__Exercise directions__:
Will you quote precisely the lines that run from the top of the material below to the line containing "- 3 shots. |", both ends included?

__Supplied material__:
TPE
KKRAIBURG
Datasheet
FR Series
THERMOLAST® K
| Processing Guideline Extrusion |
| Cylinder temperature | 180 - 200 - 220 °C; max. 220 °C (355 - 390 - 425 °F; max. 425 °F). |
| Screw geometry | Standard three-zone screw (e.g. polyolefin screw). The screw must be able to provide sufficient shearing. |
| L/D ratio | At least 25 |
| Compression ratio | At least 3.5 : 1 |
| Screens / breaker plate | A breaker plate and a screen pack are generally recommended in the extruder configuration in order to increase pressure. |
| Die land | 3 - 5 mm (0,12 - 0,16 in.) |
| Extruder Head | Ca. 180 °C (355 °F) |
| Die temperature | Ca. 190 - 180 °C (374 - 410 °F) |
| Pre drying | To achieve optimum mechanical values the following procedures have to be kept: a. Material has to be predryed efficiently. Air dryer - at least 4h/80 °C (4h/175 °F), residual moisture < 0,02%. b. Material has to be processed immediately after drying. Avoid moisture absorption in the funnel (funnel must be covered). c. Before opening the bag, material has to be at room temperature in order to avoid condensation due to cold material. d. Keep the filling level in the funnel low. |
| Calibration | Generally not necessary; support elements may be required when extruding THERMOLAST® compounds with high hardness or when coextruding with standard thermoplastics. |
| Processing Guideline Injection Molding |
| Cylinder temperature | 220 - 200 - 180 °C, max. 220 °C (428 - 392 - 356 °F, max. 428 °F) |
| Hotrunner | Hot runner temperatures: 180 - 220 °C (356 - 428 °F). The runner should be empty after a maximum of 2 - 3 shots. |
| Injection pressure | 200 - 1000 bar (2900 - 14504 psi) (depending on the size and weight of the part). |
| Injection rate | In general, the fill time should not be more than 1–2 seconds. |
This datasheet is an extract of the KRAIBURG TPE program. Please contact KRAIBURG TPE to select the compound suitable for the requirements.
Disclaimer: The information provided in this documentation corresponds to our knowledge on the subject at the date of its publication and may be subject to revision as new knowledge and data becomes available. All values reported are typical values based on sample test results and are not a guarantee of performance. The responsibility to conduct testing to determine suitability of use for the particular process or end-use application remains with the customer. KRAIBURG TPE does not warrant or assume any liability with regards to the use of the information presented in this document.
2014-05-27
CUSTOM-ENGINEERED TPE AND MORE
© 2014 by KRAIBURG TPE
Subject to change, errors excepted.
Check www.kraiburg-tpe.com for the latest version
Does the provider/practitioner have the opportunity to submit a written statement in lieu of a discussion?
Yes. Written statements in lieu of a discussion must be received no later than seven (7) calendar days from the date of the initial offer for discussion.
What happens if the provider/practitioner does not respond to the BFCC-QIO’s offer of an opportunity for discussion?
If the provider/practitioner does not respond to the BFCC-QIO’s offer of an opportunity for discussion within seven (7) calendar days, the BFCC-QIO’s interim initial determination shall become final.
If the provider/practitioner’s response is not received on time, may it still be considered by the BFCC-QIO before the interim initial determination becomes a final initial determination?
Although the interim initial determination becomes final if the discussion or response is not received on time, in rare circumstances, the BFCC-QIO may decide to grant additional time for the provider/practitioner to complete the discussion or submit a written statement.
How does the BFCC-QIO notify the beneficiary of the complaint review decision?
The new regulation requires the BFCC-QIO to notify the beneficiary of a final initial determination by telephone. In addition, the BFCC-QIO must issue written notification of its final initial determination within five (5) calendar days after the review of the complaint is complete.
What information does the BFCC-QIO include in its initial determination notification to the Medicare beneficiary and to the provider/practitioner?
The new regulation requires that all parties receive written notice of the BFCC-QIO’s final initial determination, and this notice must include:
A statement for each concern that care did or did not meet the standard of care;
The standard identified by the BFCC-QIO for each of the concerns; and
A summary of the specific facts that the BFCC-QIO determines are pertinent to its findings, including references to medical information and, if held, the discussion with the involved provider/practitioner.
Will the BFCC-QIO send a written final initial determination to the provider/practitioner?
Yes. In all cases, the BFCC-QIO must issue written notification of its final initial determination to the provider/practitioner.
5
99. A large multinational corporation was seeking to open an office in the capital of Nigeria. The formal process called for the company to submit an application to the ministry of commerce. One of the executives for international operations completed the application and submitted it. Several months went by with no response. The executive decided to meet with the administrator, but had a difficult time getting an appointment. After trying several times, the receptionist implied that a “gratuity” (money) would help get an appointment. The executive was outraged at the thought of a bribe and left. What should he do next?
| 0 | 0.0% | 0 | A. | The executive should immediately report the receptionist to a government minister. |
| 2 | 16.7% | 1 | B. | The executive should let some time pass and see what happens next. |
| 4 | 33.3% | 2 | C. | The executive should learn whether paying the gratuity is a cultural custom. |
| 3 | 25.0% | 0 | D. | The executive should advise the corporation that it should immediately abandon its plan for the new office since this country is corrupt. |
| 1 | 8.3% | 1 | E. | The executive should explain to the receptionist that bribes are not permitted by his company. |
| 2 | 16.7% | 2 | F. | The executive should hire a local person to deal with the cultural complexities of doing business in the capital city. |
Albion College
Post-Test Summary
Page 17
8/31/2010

__Solution for this exercise__:
TPE
KKRAIBURG
Datasheet
FR Series
THERMOLAST® K
| Processing Guideline Extrusion |
| Cylinder temperature | 180 - 200 - 220 °C; max. 220 °C (355 - 390 - 425 °F; max. 425 °F). |
| Screw geometry | Standard three-zone screw (e.g. polyolefin screw). The screw must be able to provide sufficient shearing. |
| L/D ratio | At least 25 |
| Compression ratio | At least 3.5 : 1 |
| Screens / breaker plate | A breaker plate and a screen pack are generally recommended in the extruder configuration in order to increase pressure. |
| Die land | 3 - 5 mm (0,12 - 0,16 in.) |
| Extruder Head | Ca. 180 °C (355 °F) |
| Die temperature | Ca. 190 - 180 °C (374 - 410 °F) |
| Pre drying | To achieve optimum mechanical values the following procedures have to be kept: a. Material has to be predryed efficiently. Air dryer - at least 4h/80 °C (4h/175 °F), residual moisture < 0,02%. b. Material has to be processed immediately after drying. Avoid moisture absorption in the funnel (funnel must be covered). c. Before opening the bag, material has to be at room temperature in order to avoid condensation due to cold material. d. Keep the filling level in the funnel low. |
| Calibration | Generally not necessary; support elements may be required when extruding THERMOLAST® compounds with high hardness or when coextruding with standard thermoplastics. |
| Processing Guideline Injection Molding |
| Cylinder temperature | 220 - 200 - 180 °C, max. 220 °C (428 - 392 - 356 °F, max. 428 °F) |
| Hotrunner | Hot runner temperatures: 180 - 220 °C (356 - 428 °F). The runner should be empty after a maximum of 2 - 3 shots. |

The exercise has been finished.